Catechol-O-methyltransferase (COMT) influences the connectivity of the prefrontal cortex at rest.
Tunbridge EM., Farrell SM., Harrison PJ., Mackay CE.
Catechol-O-methyltransferase (COMT) modulates dopamine in the prefrontal cortex (PFC) and influences PFC dopamine-dependent cognitive task performance. A human COMT polymorphism (Val(158)Met) alters enzyme activity and is associated with both the activation and functional connectivity of the PFC during task performance, particularly working memory. Here, we used functional magnetic resonance imaging and a data-driven, independent components analysis (ICA) approach to compare resting state functional connectivity within the executive control network (ECN) between young, male COMT Val(158) (n=27) and Met(158) (n=28) homozygotes. COMT genotype effects on grey matter were assessed using voxel-based morphometry. COMT genotype significantly modulated functional connectivity within the ECN, which included the head of the caudate, and anterior cingulate and frontal cortical regions. Val(158) homozygotes showed greater functional connectivity between a cluster within the left ventrolateral PFC and the rest of the ECN (using a threshold of Z>2.3 and a family-wise error cluster significance level of p<0.05). This difference occurred in the absence of any alterations in grey matter. Our data show that COMT Val(158)Met affects the functional connectivity of the PFC at rest, complementing its prominent role in the activation and functional connectivity of this region during cognitive task performance. The results suggest that genotype-related differences in prefrontal dopaminergic tone result in neuroadaptive changes in basal functional connectivity, potentially including subtle COMT genotype-dependent differences in the relative coupling of task-positive and task-negative regions, which could in turn contribute to its effects on brain activation, connectivity, and behaviour.

*INFORMATION PROVIDED:*
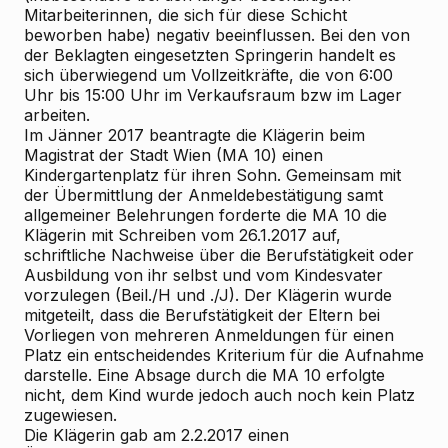
Mitarbeiterinnen, die sich für diese Schicht
beworben habe) negativ beeinflussen. Bei den von
der Beklagten eingesetzten Springerin handelt es
sich überwiegend um Vollzeitkräfte, die von 6:00
Uhr bis 15:00 Uhr im Verkaufsraum bzw im Lager
arbeiten.
Im Jänner 2017 beantragte die Klägerin beim
Magistrat der Stadt Wien (MA 10) einen
Kindergartenplatz für ihren Sohn. Gemeinsam mit
der Übermittlung der Anmeldebestätigung samt
allgemeiner Belehrungen forderte die MA 10 die
Klägerin mit Schreiben vom 26.1.2017 auf,
schriftliche Nachweise über die Berufstätigkeit oder
Ausbildung von ihr selbst und vom Kindesvater
vorzulegen (Beil./H und ./J). Der Klägerin wurde
mitgeteilt, dass die Berufstätigkeit der Eltern bei
Vorliegen von mehreren Anmeldungen für einen
Platz ein entscheidendes Kriterium für die Aufnahme
darstelle. Eine Absage durch die MA 10 erfolgte
nicht, dem Kind wurde jedoch auch noch kein Platz
zugewiesen.
Die Klägerin gab am 2.2.2017 einen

*ACTIONS TO TAKE:*
[A] Say whether each statement agrees with the COMT abstract, answering yes or no and quoting the deciding words: (i) The study included 28 Met(158) homozygotes. (ii) Met(158) homozygotes showed greater functional connectivity between the left ventrolateral PFC cluster and the rest of the ECN. (iii) The connectivity difference came with changes in gray matter.
[B] According to the COMT abstract, what method was used to assess COMT genotype effects on gray matter?
The material is not needed for this exercise.

*SOLUTION SET:*
[A]
(i) Yes: "Met(158) (n=28) homozygotes"
(ii) No: "Val(158) homozygotes showed greater functional connectivity between a cluster within the left ventrolateral PFC and the rest of the ECN"
(iii) No: "This difference occurred in the absence of any alterations in grey matter."

[B] Voxel-based morphometry.